Gupta explains that for brands, this approach establishes the feeling of connection and positions them more as a friend and guide than just as a company trying to sell products to the consumer. That makes sense when you consider that YouTube is one of the most trusted sources of information for today’s makeup buyer. And trust and intimacy — those are the things repeat business is made of. Which is why many brands are shifting their thinking on non-TV video from less of a traditional advertising tool and more toward an opportunity for engagement, a place to have an ongoing conversation with their audience.
“It has become a tentpole of our social media strategy,” says Claudia Allwood, senior director, creative and content strategy for Benefit Cosmetics, one of the early adopters of social video (if you can pinpoint such a thing in this landscape). When the brand’s Thursday unscripted, mistakes-and-all Facebook Live series “Tipsy Tricks” debuted, its first streams got 43,000 views, and one episode called “Complexion Perfection” that broadcast in October got 230,700 views. The show, which features a rotating cast of alcohol-sipping hosts showing off a makeup trick or Benefit product, is as helpful as it is silly — a common mark of a successful series.
And Georgie Greville, cofounder of Milk Makeup, factors it into the line’s fast success. In its short life, the one-year-old brand quickly spread through Sephora stores and recently announced it’s received backing by the private equity firm Main Post Partners. The brand came out the gate with a quirky “Looks” video series of fast-paced how-tos with fun graphics to set the tone for the brand. For a fledgling line, Greville calls the medium crucial. “It lets you in the minds and hearts of a brand like no other medium and helps you both educate and connect to your audience in a multidimensional, visceral way.”
That could help explain why so many of these successful video series are how-tos. They are, after all, one of the major reasons Facebook IQ’s recent report cited for people seeking out social media in the first place. Helping people know how to use your products help to ensure they actually use them.

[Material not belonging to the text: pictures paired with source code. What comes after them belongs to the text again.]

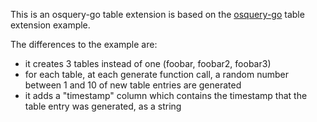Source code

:This is an osquery-go table extension is based on the [osquery-go](https://github.com/osquery/osquery-go) table extension example.

The differences to the example are:
* it creates 3 tables instead of one (foobar, foobar2, foobar3)
* for each table, at each generate function call, a random number between 1 and 10 of new table entries are generated
* it adds a "timestamp" column which contains the timestamp that the table entry was generated, as a string
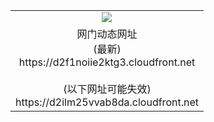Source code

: ﻿<table>
  <tr></tr>
  <tr><td colspan=2 align=center><img src="https://d2f1noiie2ktg3.cloudfront.net/Up/oGate.jpg" /></td></tr>
  <tr><td colspan=2 align=center>网门动态网址<br/>(最新)
<br>https://d2f1noiie2ktg3.cloudfront.net
<br/><br/>(以下网址可能失效)
<br>https://d2ilm25vvab8da.cloudfront.net
    </td>
  </tr>
</table>
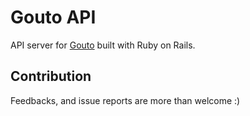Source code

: # Gouto API

API server for [Gouto](https://github.com/omartorresrios/Gouto) built with Ruby on Rails.

## Contribution

Feedbacks, and issue reports are more than welcome :)
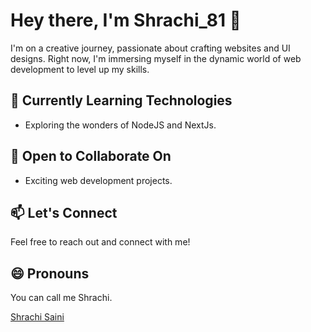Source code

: # Hey there, I'm Shrachi_81 👋

I'm on a creative journey, passionate about crafting websites and UI designs. Right now, I'm immersing myself in the dynamic world of web development to level up my skills.

## 🌱 Currently Learning Technologies

- Exploring the wonders of NodeJS and NextJs.

## 💞 Open to Collaborate On

- Exciting web development projects.

## 📫 Let's Connect

Feel free to reach out and connect with me!

## 😄 Pronouns

You can call me Shrachi.


<div class="badge-base LI-profile-badge" data-locale="en_US" data-size="large" data-theme="dark" data-type="VERTICAL" data-vanity="shrachisaini5518" data-version="v1"><a class="badge-base__link LI-simple-link" href="https://in.linkedin.com/in/shrachisaini5518?trk=profile-badge">Shrachi Saini</a></div>

<!---
Shra-chi81/Shra-chi81 is a ✨ special ✨ repository because its `README.md` (this file) appears on your GitHub profile.
You can click the Preview link to take a look at your changes.
--->
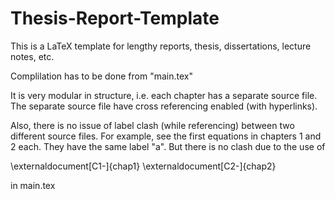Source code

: # Thesis-Report-Template

This is a LaTeX template for lengthy reports, thesis, dissertations, lecture notes, etc. 

Complilation has to be done from "main.tex"

It is very modular in structure, i.e. each chapter has a separate source file. The separate source file have cross referencing enabled (with hyperlinks).

Also, there is no issue of label clash (while referencing) between two different source files. For example, see the first equations in chapters 1 and 2 each. They have the same label "a". But there is no clash due to the use of 

\externaldocument[C1-]{chap1}
\externaldocument[C2-]{chap2}

in main.tex

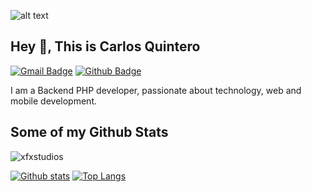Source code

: ![alt text](https://technosoftacademy.io/wp-content/uploads/2018/08/web-developement-banner.png)

## Hey 👋, This is Carlos Quintero
[![Gmail Badge](https://img.shields.io/badge/-info.fxstudios@gmail.com-c14438?style=flat&logo=Gmail&logoColor=white&link=mailto:info.fxstudios@gmail.com)](mailto:info.fxstudios@gmail.com) [![Github Badge](https://img.shields.io/badge/-xfxstudios-grey?style=flat&logo=github&logoColor=white&link=https://github.com/xfxstudios/)](https://www.github.com/xfxstudios/) 


<p align='left'>I am a Backend PHP developer, passionate about technology, web and mobile development.</p>

## Some of my Github Stats
<p align=left> <img src=https://komarev.com/ghpvc/?username=xfxstudios alt=xfxstudios /> </p>

[![Github stats](https://github-readme-stats.vercel.app/api?username=xfxstudios&show_icons=true&include_all_commits=true)](https://github.com/xfxstudios/github-readme-stats)
[![Top Langs](https://github-readme-stats.vercel.app/api/top-langs/?username=xfxstudios&layout=compact)](https://github.com/xfxstudios/github-readme-stats)
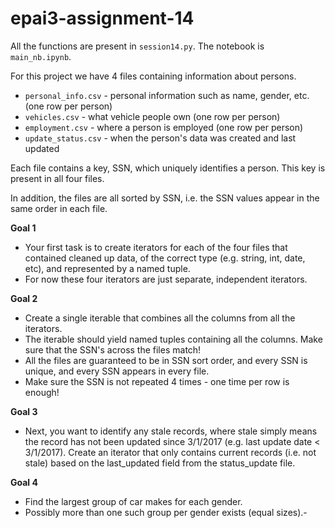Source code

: # epai3-assignment-14

All the functions are present in `session14.py`. The notebook is `main_nb.ipynb`.

For this project we have 4 files containing information about persons.

- `personal_info.csv` - personal information such as name, gender, etc. (one row per person)
- `vehicles.csv` - what vehicle people own (one row per person)
- `employment.csv` - where a person is employed (one row per person)
- `update_status.csv` - when the person's data was created and last updated

Each file contains a key, SSN, which uniquely identifies a person. This key is present in all four files.

In addition, the files are all sorted by SSN, i.e. the SSN values appear in the same order in each file.

**Goal 1**
- Your first task is to create iterators for each of the four files that contained cleaned up data, of the correct type (e.g. string, int, date, etc), and represented by a named tuple.
- For now these four iterators are just separate, independent iterators.

**Goal 2**
- Create a single iterable that combines all the columns from all the iterators.
- The iterable should yield named tuples containing all the columns. Make sure that the SSN's across the files match!
- All the files are guaranteed to be in SSN sort order, and every SSN is unique, and every SSN appears in every file.
- Make sure the SSN is not repeated 4 times - one time per row is enough!

**Goal 3**
- Next, you want to identify any stale records, where stale simply means the record has not been updated since 3/1/2017 (e.g. last update date < 3/1/2017). Create an iterator that only contains current records (i.e. not stale) based on the last_updated field from the status_update file.

**Goal 4**
- Find the largest group of car makes for each gender.
- Possibly more than one such group per gender exists (equal sizes).- 
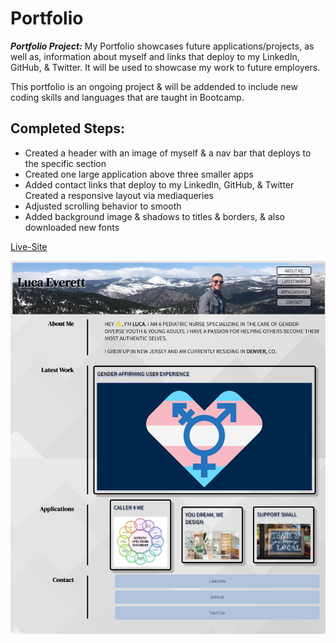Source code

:# Portfolio


***Portfolio Project:*** 
My Portfolio showcases future applications/projects, as well as, information about myself and links that deploy to my LinkedIn, GitHub, & Twitter. It will be used to showcase my work to future employers.


This portfolio is an ongoing project & will be addended to include new coding skills and languages that are taught in Bootcamp.


## Completed Steps:

* Created a header with an image of myself & a nav bar that deploys to the specific section
* Created one large application above three smaller apps
* Added contact links that deploy to my LinkedIn, GitHub, & Twitter
Created a responsive layout via mediaqueries
* Adjusted scrolling behavior to smooth
* Added background image & shadows to titles & borders, & also downloaded new fonts


[Live-Site](https://human-exp11.github.io/portfolio/)

![ screenshot](./git-images/screenshotportfolio.png)

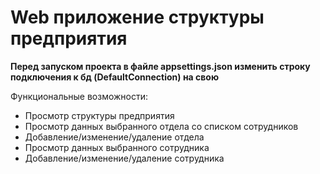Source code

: <h1> Web приложение структуры предприятия </h1>

<strong>Перед запуском проекта в файле appsettings.json изменить строку подключения к бд (DefaultConnection) на свою</strong>

Функциональные возможности:
- Просмотр структуры предприятия
- Просмотр данных выбранного отдела со списком сотрудников
- Добавление/изменение/удаление отдела
- Просмотр данных выбранного сотрудника
- Добавление/изменение/удаление сотрудника
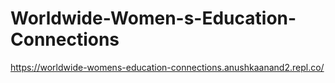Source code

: # Worldwide-Women-s-Education-Connections
https://worldwide-womens-education-connections.anushkaanand2.repl.co/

What we can expect to see more of from here? Live broadcasts. According to Facebook, people spend three times longer watching a live video than one that is no longer live and comment 10 times more than on regular ones. Any of you old enough to remember “Must-See TV” from the ‘90s gets what’s happening there — watching something unfold at a specific time with the rest of the world feels like an event, the way, say, the Super Bowl does to sports fans. And, Gupta says, the goal remains for the content to feel “easy, natural. and personal” in the hopes that that will translate into a larger feeling of community. As for those still looking to get started, here’s his advice: “Overall, be original, and keep it short, vertical, in snippets, edgy, and personal.” The next move to think about? Perfecting graphics. Gupta says that increasingly, “it’s best to assume people watching your video have the sound switched off.”